# What is hyperconjugation?

What is hyperconjugation and how do you know if there is hyperconjugation in a compound? Which orbitals are involved in hyperconjugation?

In the ethyl cation one can write the following resonance structures

The structure on the right can actually be written 3 times since there are 3 hydrogens available. Note also that the "ethylenic-like" structure on the right involves an sp3-p bond (the C-H bond is sp3 hybridized and the cationic carbon has a p orbital), so it is not a true pi bond (p-p) like that found in ethylene. The resonance structure on the right is meant to show the "hyperconjugation" effect of the C-H bond (sp3-s) with the p orbital located on the adjacent cationic carbon. The drawing is a shorthand way of saying that when the C-H bond is rotated into the same plane as the p orbital on the cationic carbon, there can be a stabilizing overlap - and it is called "hyperconjugation". In the 2-propyl cation, there are 6 of these hyperconjugative resonance structures (there are 6 C-H bonds on the 2 methyl groups adjacent to the cationic carbon and in the t-butyl cation there are 9 such resonance structures. This can be used to explain why tertiary carbonium ions are more stable than secondary carbonium ions, which in turn are more stable than primary carbonium ions.
____
- DIRECTIONS FOR THIS TASK -
Transcribe everything in the hyperconjugation text from "# What is hyperconjugation?" down to "involved in hyperconjugation?". Nothing here requires the listing after the hyperconjugation text.

- RECORDED INFORMATION -
____
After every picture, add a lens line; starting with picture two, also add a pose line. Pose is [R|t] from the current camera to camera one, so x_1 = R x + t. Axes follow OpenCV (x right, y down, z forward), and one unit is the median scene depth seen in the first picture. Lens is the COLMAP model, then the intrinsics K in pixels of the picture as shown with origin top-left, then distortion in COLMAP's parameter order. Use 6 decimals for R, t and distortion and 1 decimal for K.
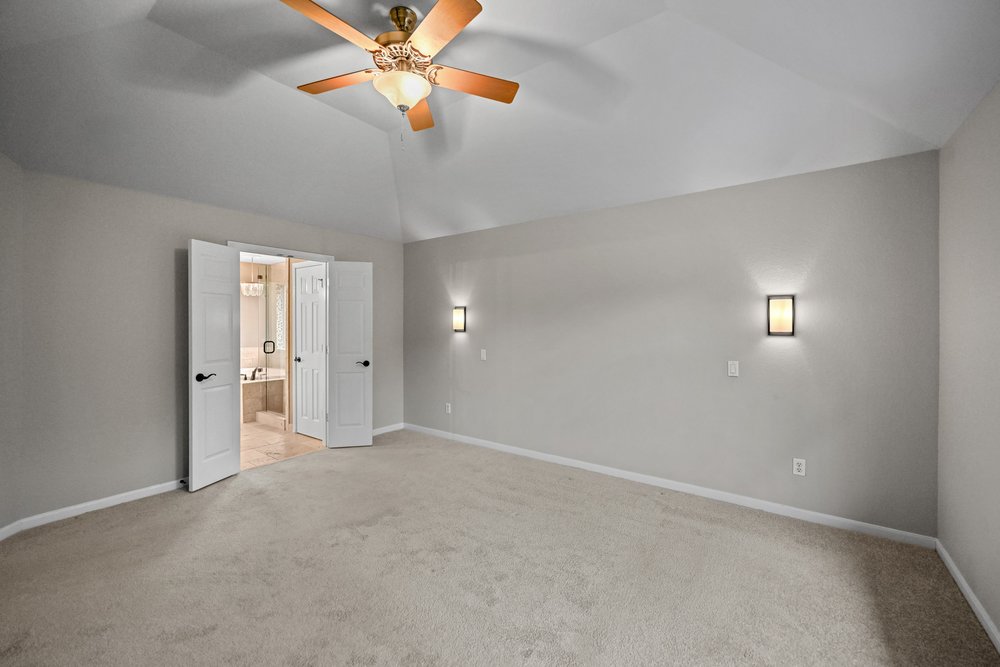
____
- TASK ANSWER -
# What is hyperconjugation?

What is hyperconjugation and how do you know if there is hyperconjugation in a compound? Which orbitals are involved in hyperconjugation?